Abstract
What are the sources of ‘everyday state power’ in China? This is a key question in Professor Lynette Ong’s award-winning book, Outsourcing Repression: Everyday State Power in Contemporary China. In her book, she draws on extensive field research conducted between 2011 to 2019 of ordinary citizens who have undergone land grabs and housing demolition in China during the years of rapid urbanization growth. She draws attention to the concept of ‘everyday state power’ to shed light on how the state’s control is typically experienced by ordinary citizens and to illuminate the state’s repertoire for inducing citizens’ compliance with its top-down, sometimes drastic, policies. The ‘thugs-for-hire’ are an expedient extension of the state’s formal coercive capacity, while the political, social, and economic brokers constitute the state’s penetrative ‘infrastructural power’. Besides outright coercion, the state also deploys ‘brokers’ with intimate knowledge of communities to ‘persuade’ the masses into compliance, often on an emotional basis. Her study advances a theory of state power by revealing a counterintuitive form of state repression that minimises backlash.
About the Speaker
Lynette Ong is Professor of Political Science at the Munk School of Global Affairs and Public Policy, the University of Toronto, and Senior Fellow at the Asia Society Policy Institute’s Center for China Analysis.
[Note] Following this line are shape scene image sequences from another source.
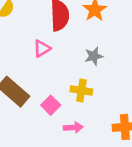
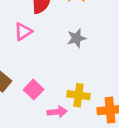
yellow cross: (81, 90) -> (78, 95), moved

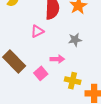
pink arrow: (57, 112) -> (57, 59), moved

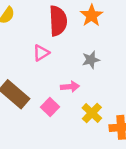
yellow cross: (73, 81) -> (92, 113), turned 35

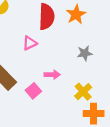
gray star: (91, 60) -> (85, 53), moved
yellow cross: (92, 113) -> (83, 92), moved

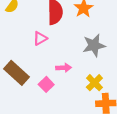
gray star: (85, 53) -> (94, 45), size x1.5

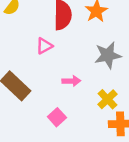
pink square: (46, 84) -> (57, 117), moved

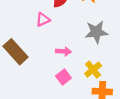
pink square: (57, 117) -> (63, 77), moved

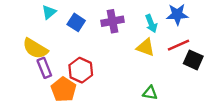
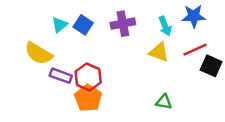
cyan triangle: (49, 12) -> (60, 25), moved
purple rectangle: (44, 68) -> (61, 76), moved, turned -48
orange pentagon: (64, 89) -> (88, 98), moved

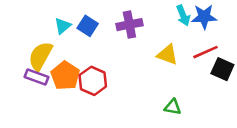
cyan arrow: (165, 26) -> (183, 15), moved
yellow semicircle: (38, 53) -> (40, 56), turned 88
purple rectangle: (61, 76) -> (36, 77), moved
orange pentagon: (88, 98) -> (65, 76), moved

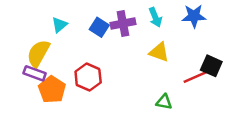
cyan arrow: (183, 15) -> (155, 17), moved
blue square: (88, 26) -> (99, 27), moved
red line: (205, 52) -> (195, 77), moved
orange pentagon: (65, 76) -> (52, 89), moved

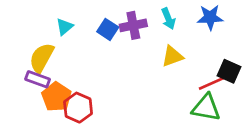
yellow triangle: (159, 52) -> (172, 56), turned -40
red hexagon: (88, 77) -> (78, 108), moved
green triangle: (164, 102) -> (206, 108), moved, size x1.6

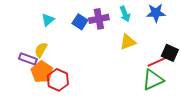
yellow semicircle: (42, 58) -> (41, 50), moved, size x0.7
green triangle: (206, 108) -> (153, 80), turned -35

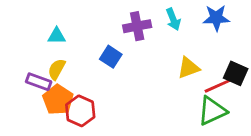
cyan triangle: (48, 20) -> (57, 36), moved, turned 40
blue square: (80, 22) -> (111, 57), moved
yellow triangle: (128, 42) -> (188, 68), moved

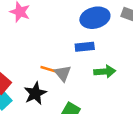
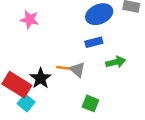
black star: (35, 93) -> (41, 78), moved

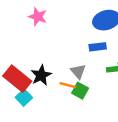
orange line: (65, 68) -> (68, 85), moved
green square: (90, 103) -> (80, 91), moved

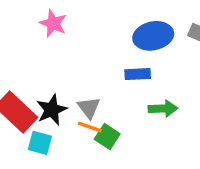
gray triangle: (78, 72) -> (89, 108), moved
cyan square: (24, 98) -> (40, 143), moved, turned -35

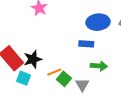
gray triangle: (89, 108) -> (82, 85), moved
orange line: (90, 127) -> (54, 72), turned -48

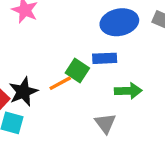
orange line: (54, 72) -> (60, 83), moved
green square: (64, 79) -> (77, 71), moved

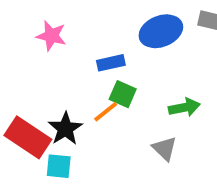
blue rectangle: (105, 58) -> (111, 63), moved

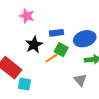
blue ellipse: (161, 31) -> (85, 39), moved
black star: (65, 129) -> (34, 45), moved

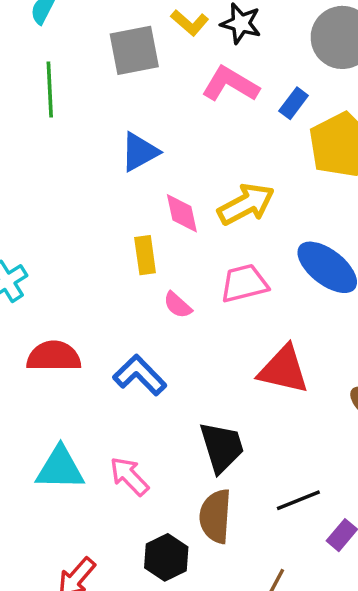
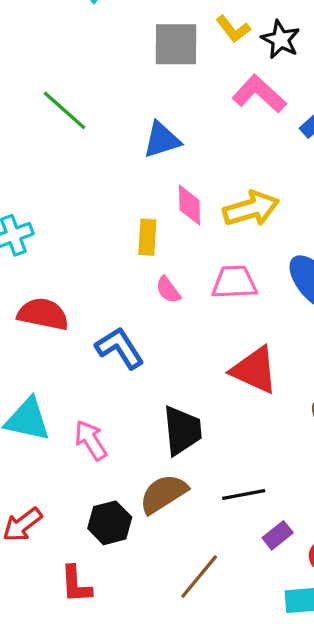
green line: (50, 89) -> (65, 110), moved, turned -57
brown semicircle: (215, 516) -> (163, 494), turned 42

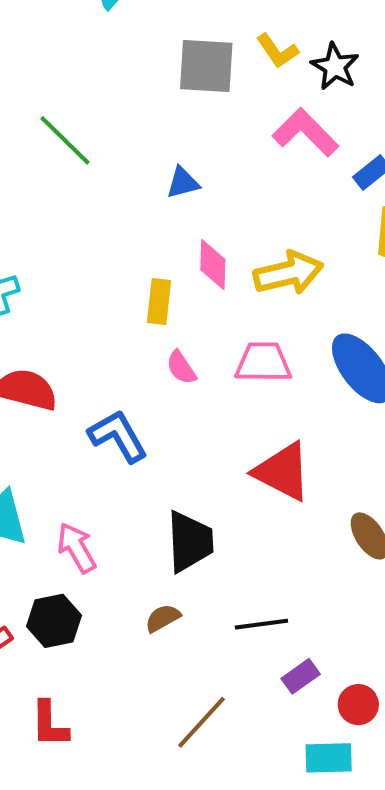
blue triangle: (162, 140) -> (183, 183), size x0.7
brown semicircle: (163, 494) -> (163, 618), size x0.6
black hexagon: (110, 523) -> (54, 621), moved

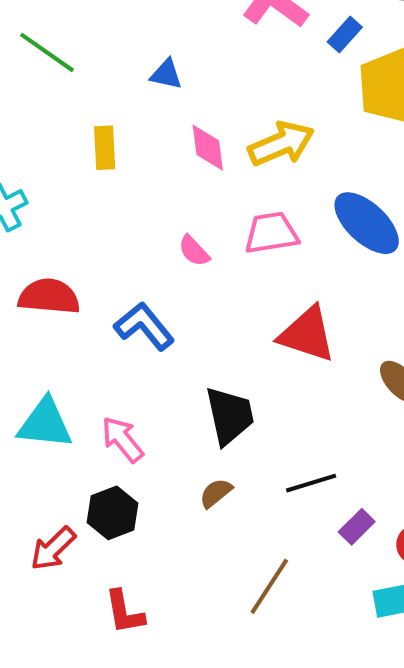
blue triangle: (183, 183) -> (166, 74), turned 36
yellow rectangle: (159, 301) -> (105, 148), moved

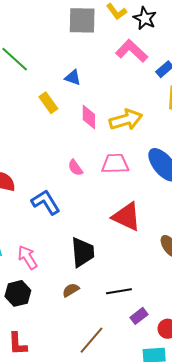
yellow rectangle: (105, 148) -> (48, 103), moved, turned -40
Her research lies at the intersection of authoritarian politics, contentious politics, and the political economy of development. She is the author of Outsourcing Repression: Everyday State Power in Contemporary China (Oxford University Press, 2022), The Street and the Ballot Box: Interactions between Social Movements and Electoral Politics in Authoritarian Contexts (Cambridge University Press, Elements Series in Contentious Politics, 2022), and Prosper or Perish: Credit and Fiscal Systems in Rural China (Cornell University Press, 2012). Her publications have also appeared in Perspectives on Politics, Comparative Politics, Journal of Democracy, Foreign Affairs, China Quarterly, and China Journal, among other outlets. Outsourcing Repression is the recipient of the American Sociological Association Distinguished Contribution to Political Sociology (co-winner), the Gordon Hirabayashi Human Rights Book Award and the International Studies Association Human Rights Section Best Book Award.